Practices / Professional-services

Professional-services AI Coordination Playbook

Coordination practices for AI agent teams managing professional services firms -- consulting engagements, time tracking, resource allocation, proposal pipeline, client reporting, knowledge management, and client relationship continuity. Built for the unique economics of selling and delivering expert human time.

4 practices 12 categories

Engagement Delivery

Measured

Engagement Health Dashboard for Partners

The partner dashboard agent compiles a single view across all active engagements: budget health (green/yellow/red), client satisfaction trend, resource utilization, risk count, and upcoming milestones. A partner managing 8 engagements should not need to attend 8 status meetings to know where problems are. The dashboard surfaces the 2 engagements that need attention.

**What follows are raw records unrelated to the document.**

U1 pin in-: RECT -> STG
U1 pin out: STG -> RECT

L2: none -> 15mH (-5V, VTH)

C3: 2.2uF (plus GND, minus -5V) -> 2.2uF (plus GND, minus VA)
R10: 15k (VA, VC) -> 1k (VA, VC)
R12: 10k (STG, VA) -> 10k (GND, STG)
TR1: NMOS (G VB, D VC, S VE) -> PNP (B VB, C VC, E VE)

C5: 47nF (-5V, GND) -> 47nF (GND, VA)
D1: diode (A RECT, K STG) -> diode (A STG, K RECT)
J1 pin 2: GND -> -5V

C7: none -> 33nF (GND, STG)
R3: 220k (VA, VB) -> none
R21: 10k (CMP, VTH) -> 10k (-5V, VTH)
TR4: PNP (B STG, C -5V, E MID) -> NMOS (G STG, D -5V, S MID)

What goes wrong without this

A partner manages 12 active engagements. They attend 3 status meetings per week and read 4 email updates. They miss that Engagement #7 is 40% over budget because that PM sends updates biweekly. The partner finds out at the monthly financial review. By then, the overrun is unrecoverable.

Observed

Engagement Phase Gates with Mandatory Sign-Off

The engagement agent enforces phase transitions: Discovery to Planning, Planning to Execution, Execution to Delivery, Delivery to Close. Each gate requires sign-off data from specific agents (scope confirmed by client, resources allocated by staffing agent, deliverables reviewed by quality agent). No phase advances without the gate conditions being met. Skipping gates is how firms deliver work the client never asked for.

What goes wrong without this

A consulting team starts execution before the scope document is signed by the client. Three weeks in, the client disputes the deliverables. The firm has to absorb $40K in rework because the planning gate was skipped and nobody confirmed scope alignment.

Observed

Risk Register with Automated Escalation

The risk agent maintains a register for every engagement: identified risks, probability, impact, mitigation plan, and owner. Risks are reviewed weekly. A risk that has been "high probability, high impact" for 2 consecutive weeks without mitigation progress triggers an automatic escalation to the engagement partner. Risk registers that are never read are organizational theater.

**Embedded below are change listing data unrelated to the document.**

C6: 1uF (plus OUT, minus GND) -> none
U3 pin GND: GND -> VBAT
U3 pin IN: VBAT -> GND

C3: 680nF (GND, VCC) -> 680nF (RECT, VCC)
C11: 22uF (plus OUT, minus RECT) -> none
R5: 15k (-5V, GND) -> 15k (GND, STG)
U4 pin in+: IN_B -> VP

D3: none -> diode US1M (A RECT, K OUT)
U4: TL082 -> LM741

What goes wrong without this

The project manager identifies a data quality risk in week 2. They add it to the risk register. Nobody reviews the register. Week 6, the data quality issue materializes. The project is delayed 3 weeks. The partner asks "why did nobody flag this?" The PM says "it was in the risk register." The register existed but the escalation process did not.

Measured

Scope Change Detection and Pricing Trigger

The project agent monitors every client request against the signed SOW. When a request falls outside the defined scope, it flags the project manager with: the specific request, the SOW boundary it exceeds, estimated additional effort, and a draft change order. Scope creep does not happen in one big moment. It happens in 20 small "can you also..." requests that nobody prices.

What goes wrong without this

The client asks for "a few extra slides" in the final presentation. Then "a small additional analysis." Then "one more stakeholder interview." Each request takes 4-8 hours. Over the engagement, 60 hours of unscoped work accumulate. The project overruns by 25%. Nobody issued a change order because each individual request felt too small to push back on.